By M. Shayne Ruffing, CLU, CHFC, AEP
At this time of year, many departing residents are faced with the issue of relocation. Paramount is the issue of where you are going to live, and under what terms! With interest rates at near historic lows and very liberal financing, it is easier than ever for starting physicians to purchase a new home. The focus of this article will be on three facets of the mortgage process:
- Qualification for a mortgage
- Mortgage Options
- Working with a mortgage professional
Can you qualify? The first thing that you must understand about a mortgage is the enormous role your credit history plays in the overall process. Good credit will allow you to name your own terms in many cases; poor credit will subject you to high interest rates and limited options. “Credit” is managed by the credit reporting industry. There are three credit bureaus that report to this industry, whose combined information is compiled in to a numerical rating.
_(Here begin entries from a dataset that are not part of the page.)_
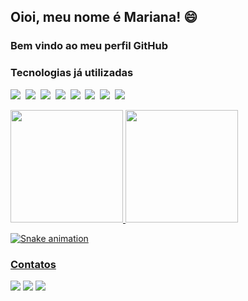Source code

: ## Oioi, meu nome é Mariana! :smile:
### Bem vindo ao meu perfil GitHub

### Tecnologias já utilizadas
<p>
    <img src="https://img.shields.io/badge/HTML5-151515?style=for-the-badge&logo=html5&logoColor=DD58C1"></img>&nbsp;
    <img src="https://img.shields.io/badge/CSS3-151515?style=for-the-badge&logo=css3&logoColor=A960FF"></img>&nbsp;
    <img src="https://img.shields.io/badge/Python-151515?style=for-the-badge&logo=python&logoColor=DD58C1"></img>&nbsp;
    <img src="https://img.shields.io/badge/TypeScript-151515?style=for-the-badge&logo=typescript&logoColor=A960FF"></img>&nbsp;
    <img src="https://img.shields.io/badge/React-151515?style=for-the-badge&logo=react&logoColor=DD58C1"></img>&nbsp;
    <img src="https://img.shields.io/badge/Node.js-151515?style=for-the-badge&logo=nodedotjs&logoColor=A960FF"></img>&nbsp;    
    <img src="https://img.shields.io/badge/MySQL-151515?style=for-the-badge&logo=mysql&logoColor=DD58C1"></img>&nbsp;
    <img src="https://img.shields.io/badge/JavaScript-151515?style=for-the-badge&logo=javascript&logoColor=A960FF"></img>&nbsp;  
</p>

<div>
<a href="https://github.com/Mariayumi">
<img height="180em" src="https://github-readme-stats.vercel.app/api?username=Mariayumi&show_icons=true&theme=jolly"/>
<img height="180em" src="https://github-readme-stats.vercel.app/api/top-langs/?username=Mariayumi&layout=compact&theme=jolly"/>
</div>

![Snake animation](https://github.com/Mariayumi/Mariayumi/blob/output/github-contribution-grid-snake.svg)

### Contatos
<div>
<a href="https://www.instagram.com/maritamay4/" target="_blank"><img src="https://img.shields.io/badge/-Instagram-151515?style=for-the-badge&logo=instagram&logoColor=A960FF" target="_blank"></a>
<a href = "mailto:maritamay4@gmail.com"><img src="https://img.shields.io/badge/Gmail-151515?style=for-the-badge&logo=gmail&logoColor=DD58C1" target="_blank"></a>
<a href="https://www.linkedin.com/in/mariana-tamay-159582222/" target="_blank"><img src="https://img.shields.io/badge/-LinkedIn-151515?style=for-the-badge&logo=linkedin&logoColor=A960FF" target="_blank"></a>   
</div>
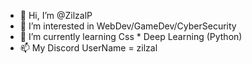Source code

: - 👋 Hi, I’m @ZilzalP
- 👀 I’m interested in WebDev/GameDev/CyberSecurity
- 🌱 I’m currently learning Css * Deep Learning (Python)
- 📫 My Discord UserName = zilzal



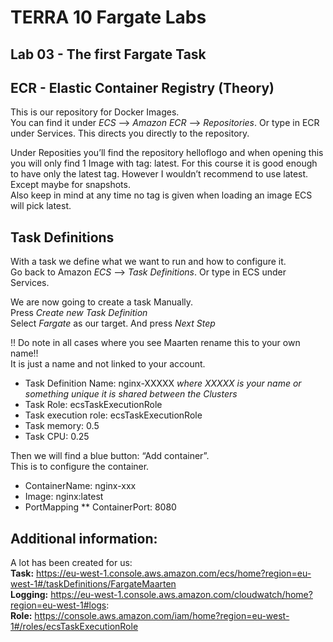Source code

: # TERRA 10 Fargate Labs

## Lab 03 - The first Fargate Task

## ECR - Elastic Container Registry (Theory)
This is our repository for Docker Images.  
You can find it under *ECS* --> *Amazon ECR* --> *Repositories*. Or type in ECR under Services. This directs you directly to the repository.  

Under Reposities you’ll find the repository helloflogo and when opening this you will only find 1 Image with tag: latest. For this course it is good enough to have only the latest tag. However I wouldn’t recommend to use latest. Except maybe for snapshots.  
Also keep in mind at any time no tag is given when loading an image ECS will pick latest.


## Task Definitions
With a task we define what we want to run and how to configure it.  
Go back to Amazon *ECS* --> *Task Definitions*. Or type in ECS under Services.  

We are now going to create a task Manually.  
Press *Create new Task Definition*  
Select *Fargate* as our target. And press *Next Step*  

!! Do note in all cases where you see Maarten rename this to your own name!!  
It is just a name and not linked to your account.  

- Task Definition Name: nginx-XXXXX
     *where XXXXX is your name or something unique it is shared between the Clusters*
- Task Role:  ecsTaskExecutionRole  
- Task execution role:  ecsTaskExecutionRole  
- Task memory: 0.5  
- Task CPU: 0.25  

Then we will find a blue button:  “Add container”.  
This is to configure the container.  

* ContainerName: nginx-xxx
* Image: nginx:latest
* PortMapping
** ContainerPort: 8080  


## Additional information:
A lot has been created for us:  
**Task:** https://eu-west-1.console.aws.amazon.com/ecs/home?region=eu-west-1#/taskDefinitions/FargateMaarten  
**Logging:** https://eu-west-1.console.aws.amazon.com/cloudwatch/home?region=eu-west-1#logs:  
**Role:** https://console.aws.amazon.com/iam/home?region=eu-west-1#/roles/ecsTaskExecutionRole  
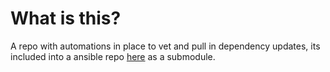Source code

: # What is this?

A repo with automations in place to vet and pull in dependency updates, its included into a ansible repo [here](https://github.com/bryopsida/pi-monger/tree/main/roles/node-red) as a submodule.
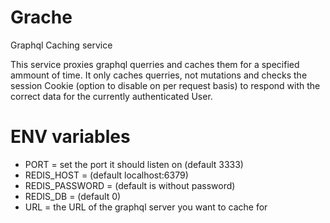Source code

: # Grache
Graphql Caching service

This service proxies graphql querries and caches them for a specified ammount of time.
It only caches querries, not mutations and checks the session Cookie (option to disable on per request basis)
to respond with the correct data for the currently authenticated User.

# ENV variables
- PORT = set the port it should listen on (default 3333)
- REDIS_HOST = (default localhost:6379)
- REDIS_PASSWORD = (default is without password)
- REDIS_DB = (default 0)
- URL = the URL of the graphql server you want to cache for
This rating is known as the Fair Isaacs Company, or FICO, score. Scores range from a very low of 579 to the highest rating of 850.
Following are the minimum FICO scores that you must have to get the best rates:
- Home Purchase 620
- Refinance 680
- Credit Card 700
You can check your own credit at www.myfico.com for $44.95. I recommend doing this every two years. Once you understand your credit, you will need to review the various types of mortgages. This is where a mortgage specialist can be invaluable. If you are going to practice in a totally
new environment, you may not want to lock into a 30 year fixed loan. If you are going to practice in your hometown, a longer term mortgage may be attractive to you. In short, here are a few recommendations, based on how long you might stay in the home you are buying:
Less than 5 years: Consider an adjustable rate mortgage (ARM) or even an interest only loan. With a 3 or 5 year ARM, you are going to get a competitive interest rate that will fluctuate within preset ranges for the first 3 or 5 years. After that, the rate can increase within certain limits. Another consideration is an interest-only loan. This will result in the lowest payment and is a competitive alternative to renting. Conceptually, you purchase a home, pay only the interest on the note, and when you sell the property you realize any appreciation in value as equity. It is renting with an upside.
5–8 years: Compare the rate of a 7 or 10 year ARM with a 30 year fixed rate mortgage. A good mortgage planner can run a comparison summary that will show you your initial costs, monthly payments, principle paid (equity) and what your ultimate cost will be over a given time horizon.
8 Years or longer: Give serious consideration to a fixed rate mortgage with either a 30 or 15 year note. The 30 year option gives you the lowest monthly payment and gives you the most control over a long timeframe. You can always increase your principal payments, or pay the minimum payment depending on your cash flow and other financial priorities.
Mortgage Professionals: There are many types of mortgage professionals. You will find bankers who typically represent a single lending institution or brokers who represent multiple lenders and will shop for the best program for you. If you have large amounts of student loan debt, you may need to work with a banker due to specific programs, or “Doctors Loans” that many banks have established. These are programs where the bank absorbs risk that a commercial lender is unwilling to take, and they charge you a higher rate for this risk. My suggestion is to interview several professionals and work with the person who has the greatest understanding of the culture of medicine. In particular, they must understand that just because you have a current salary of $42,000 and student loans of $150,000, you are not a poor risk!!
I hope that this information is of value to you and wish you every success as you move through the phases of your career.